Particolarmente colpito è il Nord Italia, dove si stanno registrando valori che fino a pochi anni fa sarebbero stati impensabili. In alcune aree della Val d’Adige le giornate con temperature superiori ai 35 gradi hanno già superato quota quindici, mentre aumentano anche le cosiddette “notti tropicali”, durante le quali la temperatura non scende sotto i 20 gradi, impedendo il raffreddamento naturale degli edifici.
Tra gli esempi più significativi c’è Chioggia, dove le temperature minime hanno sfiorato i 30 gradi, valori normalmente associati alle massime diurne.
Secondo Giovannini, il caldo accumulato dal Mar Mediterraneo potrebbe avere conseguenze anche nei prossimi mesi.
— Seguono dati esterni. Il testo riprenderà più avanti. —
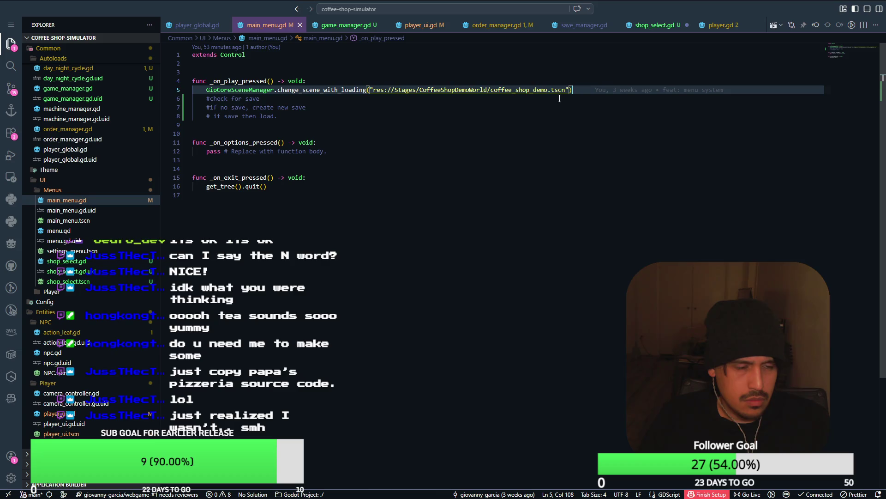
pyautogui.press('alt+Tab')
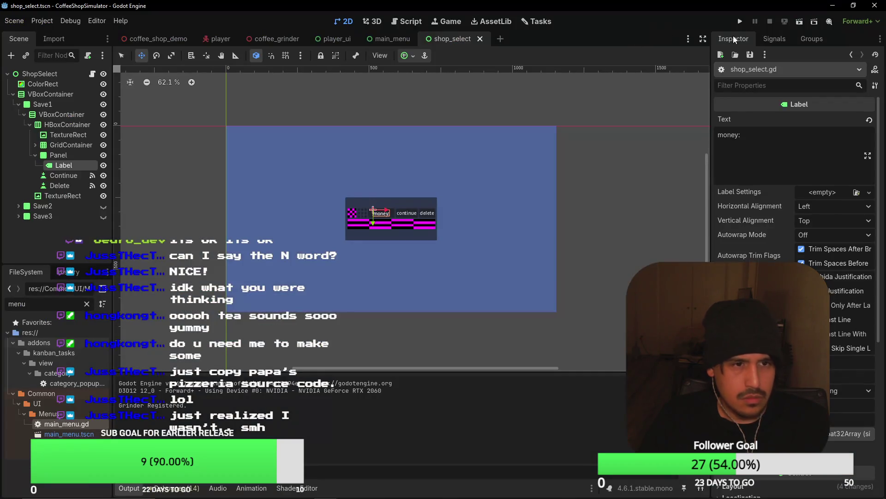
pyautogui.press('F5')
Quando le prime masse d’aria più fredda raggiungeranno la penisola, l’energia immagazzinata dal mare potrebbe favorire la formazione di temporali particolarmente intensi e nubifragi.
Nei prossimi giorni sono attesi alcuni fenomeni temporaleschi sulle Alpi centro-orientali, ma si tratterà di una fase breve. Le previsioni indicano infatti un nuovo rafforzamento dell’anticiclone africano almeno fino a Ferragosto.